Prompt for reasoning model

Written by

Silas Grey

Updated on:July-17th-2025

origin

The previous prompts were all aimed at the SFT Model. We clearly expressed our ideas and introduced Few-shots to demonstrate the desired "flavor". All of this was to guide the big model to "get our ideas" and output content that meets our needs.

GPT-o1, Deepseek-R1, and other RL/RLHF models are here. Based on the SFT model, they introduced the RL training method, giving the model Q & A and letting the model try to reason how to go from Q ⇒ A. As a result, the model parameters of the SFT model changed, and "reasoning ability" emerged.

When the "model parameters" change, the "model universe" also changes. The way prompts are written must also change accordingly. The previous Chain-of-thoughts and Few-shots writing methods will "get worse" on this type of RL/RLHF model. These methods that once helped guide the thinking process conflict with the "reasoning ability" learned by the reasoning model. Our guidance is no longer a help to it, but a hindrance.

After reading the paper and studying the examples of how to write on the Internet, everyone said that "it is enough to clearly and directly state what you want." Throwing a sentence to the inference model can get a very good response, so is there a way to "slightly" tweak the prompt to get a "better" response?

How to fix it? Let's look back at the training method of RL Model. What do the Q&A input during training represent? My understanding is that Q represents the "starting point", the background information of the current task ; A represents the "end point", the ideal response we expect . When we use the inference model, we should also provide information according to its training mode: only the starting point and the end point, no process .

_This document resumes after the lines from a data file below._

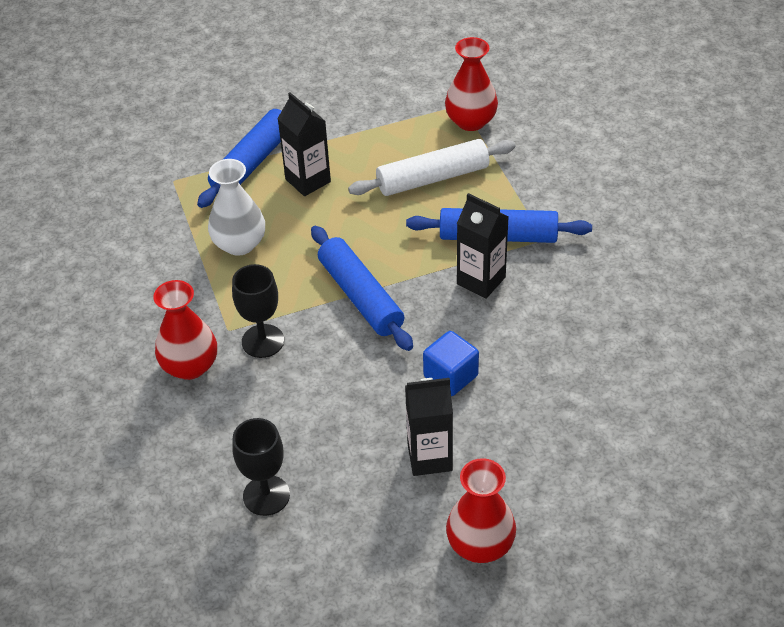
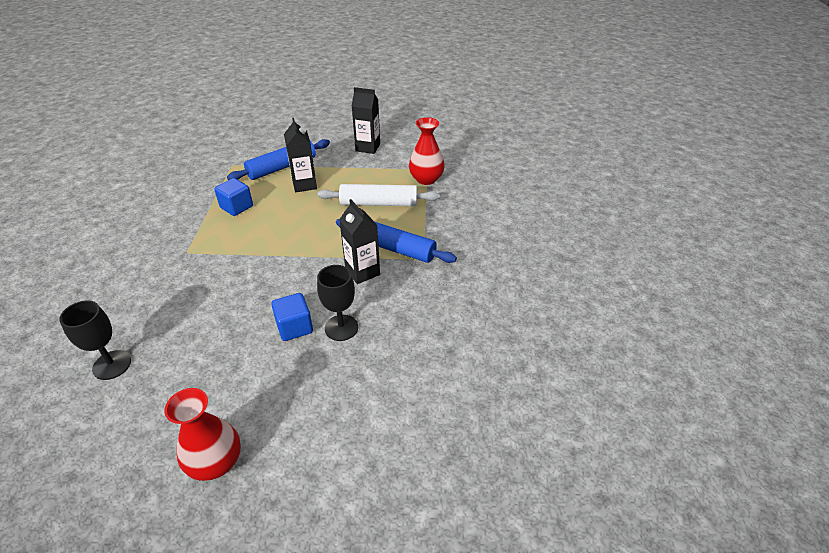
camera: 20 degrees right, 5 degrees down
(190, 366) = (146, 266): red vase -> none
(239, 244) = (236, 207): white vase -> blue cube
(263, 341) = (199, 265): black goblet -> black goblet (341, 328)
(360, 296) = (279, 258): blue rolling pin -> none
(429, 457) = (235, 379): black carton -> black carton (368, 147)

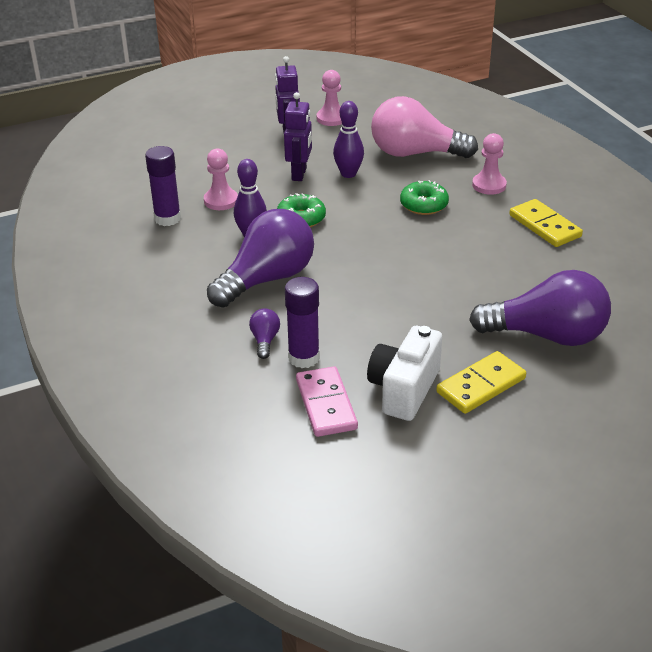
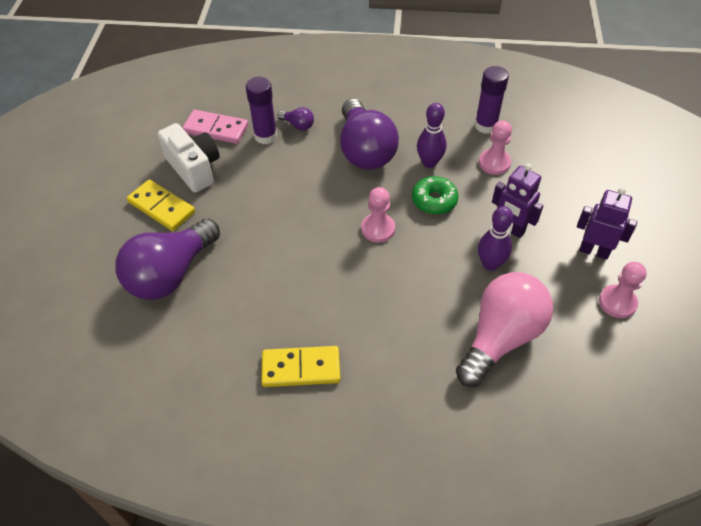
camera: 120 degrees right, 15 degrees up
(424, 205) = (400, 293): green donut -> none
(481, 385) = (161, 207): yellow domino -> yellow domino turned 45 degrees counterclockwise
(489, 185) = (400, 366): pink pawn -> pink pawn (378, 229)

The characteristic of the reasoning model is that it can reason. We should not intervene but follow its nature and give it Q and A.

Starting point (Q)

The starting point is our task information. For different tasks, the information provided has different richness and clarity. If you draw an axis, the left end can be "implicit" and the right end can be "explicit". The clearer and richer the task description, the closer it is to "explicit", and vice versa.

End point (A)

The end point is the result we expect. For different tasks, we expect to receive high-quality responses. How can we describe this "high quality"? If we draw an axis to cover as many common task scenarios as possible, I think we can try the ladder of abstraction: the top is "abstract" and the bottom is "concrete". The expectation of the result is expressed at the level of abstraction.

Example (generated by Deepseek)

I have had headaches recently, especially in the afternoon, and I am sensitive to light. List the three most likely disease diagnoses, sort them by probability, and indicate the additional examination items that need to be added.
I need to replace the front tire of my 2023 Tesla Model Y, which has 19-inch wheels and is currently broken down on a suburban highway. Please provide a 10-step operation guide with a tool list and safety precautions, with -> between steps
Based on 'quantum entanglement' and 'Zen cases', a cognitive model is constructed to explain interpersonal relationships in the digital age. It must meet the following requirements: graphical expression and compatibility with Habermas's communication theory.
Please explain what is "presence"?
...

This is just a preliminary thinking framework, which needs to be improved through subsequent testing and comparison. We look forward to your feedback and suggestions.